[Recorded data]

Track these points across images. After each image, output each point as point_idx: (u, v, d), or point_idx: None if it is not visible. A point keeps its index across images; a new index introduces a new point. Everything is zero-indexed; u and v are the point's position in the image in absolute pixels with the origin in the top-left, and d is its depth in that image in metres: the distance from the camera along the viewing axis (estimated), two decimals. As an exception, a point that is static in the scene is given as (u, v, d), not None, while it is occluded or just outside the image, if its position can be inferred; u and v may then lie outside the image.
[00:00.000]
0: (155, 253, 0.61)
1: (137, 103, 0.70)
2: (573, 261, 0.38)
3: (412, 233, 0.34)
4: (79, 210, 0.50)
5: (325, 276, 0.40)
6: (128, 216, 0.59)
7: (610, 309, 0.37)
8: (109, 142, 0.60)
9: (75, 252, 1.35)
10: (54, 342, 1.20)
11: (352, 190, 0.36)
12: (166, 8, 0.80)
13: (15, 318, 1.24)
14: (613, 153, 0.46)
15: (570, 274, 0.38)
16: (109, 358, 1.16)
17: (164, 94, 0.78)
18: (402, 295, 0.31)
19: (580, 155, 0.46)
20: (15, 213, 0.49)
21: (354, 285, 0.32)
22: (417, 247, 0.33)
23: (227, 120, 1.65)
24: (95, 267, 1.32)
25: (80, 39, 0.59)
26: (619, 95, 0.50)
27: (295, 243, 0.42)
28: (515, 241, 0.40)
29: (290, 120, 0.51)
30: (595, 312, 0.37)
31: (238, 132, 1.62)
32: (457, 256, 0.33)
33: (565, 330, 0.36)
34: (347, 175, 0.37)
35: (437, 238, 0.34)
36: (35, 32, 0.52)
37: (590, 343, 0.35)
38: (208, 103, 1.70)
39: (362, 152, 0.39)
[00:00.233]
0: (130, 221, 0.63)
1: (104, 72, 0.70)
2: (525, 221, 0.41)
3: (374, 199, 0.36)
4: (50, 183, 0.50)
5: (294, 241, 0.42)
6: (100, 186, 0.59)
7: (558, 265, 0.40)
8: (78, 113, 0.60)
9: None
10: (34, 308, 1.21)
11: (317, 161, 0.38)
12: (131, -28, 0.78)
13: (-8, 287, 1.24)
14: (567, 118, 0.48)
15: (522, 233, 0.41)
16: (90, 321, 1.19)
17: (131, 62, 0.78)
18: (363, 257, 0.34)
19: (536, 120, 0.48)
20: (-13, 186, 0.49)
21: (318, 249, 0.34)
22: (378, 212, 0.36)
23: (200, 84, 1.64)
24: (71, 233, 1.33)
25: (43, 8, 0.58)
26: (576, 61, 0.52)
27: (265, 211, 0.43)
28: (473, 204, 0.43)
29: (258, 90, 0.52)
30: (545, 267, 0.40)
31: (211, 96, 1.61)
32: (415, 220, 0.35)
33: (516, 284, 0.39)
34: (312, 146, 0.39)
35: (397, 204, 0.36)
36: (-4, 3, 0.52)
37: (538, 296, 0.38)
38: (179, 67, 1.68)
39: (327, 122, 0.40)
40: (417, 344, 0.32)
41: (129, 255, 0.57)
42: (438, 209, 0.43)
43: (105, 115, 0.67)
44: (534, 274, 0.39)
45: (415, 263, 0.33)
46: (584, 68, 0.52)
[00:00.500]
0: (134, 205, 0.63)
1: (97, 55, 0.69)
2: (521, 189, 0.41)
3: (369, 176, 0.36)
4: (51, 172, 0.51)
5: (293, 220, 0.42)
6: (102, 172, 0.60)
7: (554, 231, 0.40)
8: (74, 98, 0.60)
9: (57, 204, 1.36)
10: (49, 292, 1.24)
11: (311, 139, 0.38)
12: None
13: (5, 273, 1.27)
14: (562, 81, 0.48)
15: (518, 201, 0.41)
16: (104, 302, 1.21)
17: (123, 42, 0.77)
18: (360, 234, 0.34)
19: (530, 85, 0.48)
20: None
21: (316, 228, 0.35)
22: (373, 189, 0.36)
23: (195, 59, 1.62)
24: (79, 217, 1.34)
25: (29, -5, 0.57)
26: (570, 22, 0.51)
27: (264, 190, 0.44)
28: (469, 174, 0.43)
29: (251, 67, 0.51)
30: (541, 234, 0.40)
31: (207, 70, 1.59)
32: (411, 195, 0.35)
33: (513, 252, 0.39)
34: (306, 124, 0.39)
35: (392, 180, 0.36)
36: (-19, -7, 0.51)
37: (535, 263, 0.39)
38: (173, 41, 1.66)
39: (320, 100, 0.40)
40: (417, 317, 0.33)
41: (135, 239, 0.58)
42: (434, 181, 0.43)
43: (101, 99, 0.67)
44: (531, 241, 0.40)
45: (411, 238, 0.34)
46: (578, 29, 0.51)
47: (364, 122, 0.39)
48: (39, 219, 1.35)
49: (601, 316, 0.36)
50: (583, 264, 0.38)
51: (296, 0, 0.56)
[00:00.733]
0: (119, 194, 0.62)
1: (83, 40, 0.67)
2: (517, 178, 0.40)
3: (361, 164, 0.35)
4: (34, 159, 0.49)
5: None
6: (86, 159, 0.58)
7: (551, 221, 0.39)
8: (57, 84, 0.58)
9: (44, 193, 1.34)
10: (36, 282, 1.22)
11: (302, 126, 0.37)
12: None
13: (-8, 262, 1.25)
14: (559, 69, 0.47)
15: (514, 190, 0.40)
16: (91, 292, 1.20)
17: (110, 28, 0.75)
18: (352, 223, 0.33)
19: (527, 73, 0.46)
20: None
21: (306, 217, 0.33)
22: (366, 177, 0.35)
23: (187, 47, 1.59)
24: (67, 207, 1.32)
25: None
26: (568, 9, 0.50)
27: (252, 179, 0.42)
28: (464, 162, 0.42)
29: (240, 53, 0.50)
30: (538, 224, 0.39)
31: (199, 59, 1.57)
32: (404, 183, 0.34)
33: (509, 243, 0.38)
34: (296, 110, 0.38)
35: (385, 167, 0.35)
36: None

● **Work required**
Retype the entries above exactly, but only from the line containing "8: (109, 142, 0.60)" through the line containing "39: (362, 152, 0.39)", both included.

● **Exercise result**
8: (109, 142, 0.60)
9: (75, 252, 1.35)
10: (54, 342, 1.20)
11: (352, 190, 0.36)
12: (166, 8, 0.80)
13: (15, 318, 1.24)
14: (613, 153, 0.46)
15: (570, 274, 0.38)
16: (109, 358, 1.16)
17: (164, 94, 0.78)
18: (402, 295, 0.31)
19: (580, 155, 0.46)
20: (15, 213, 0.49)
21: (354, 285, 0.32)
22: (417, 247, 0.33)
23: (227, 120, 1.65)
24: (95, 267, 1.32)
25: (80, 39, 0.59)
26: (619, 95, 0.50)
27: (295, 243, 0.42)
28: (515, 241, 0.40)
29: (290, 120, 0.51)
30: (595, 312, 0.37)
31: (238, 132, 1.62)
32: (457, 256, 0.33)
33: (565, 330, 0.36)
34: (347, 175, 0.37)
35: (437, 238, 0.34)
36: (35, 32, 0.52)
37: (590, 343, 0.35)
38: (208, 103, 1.70)
39: (362, 152, 0.39)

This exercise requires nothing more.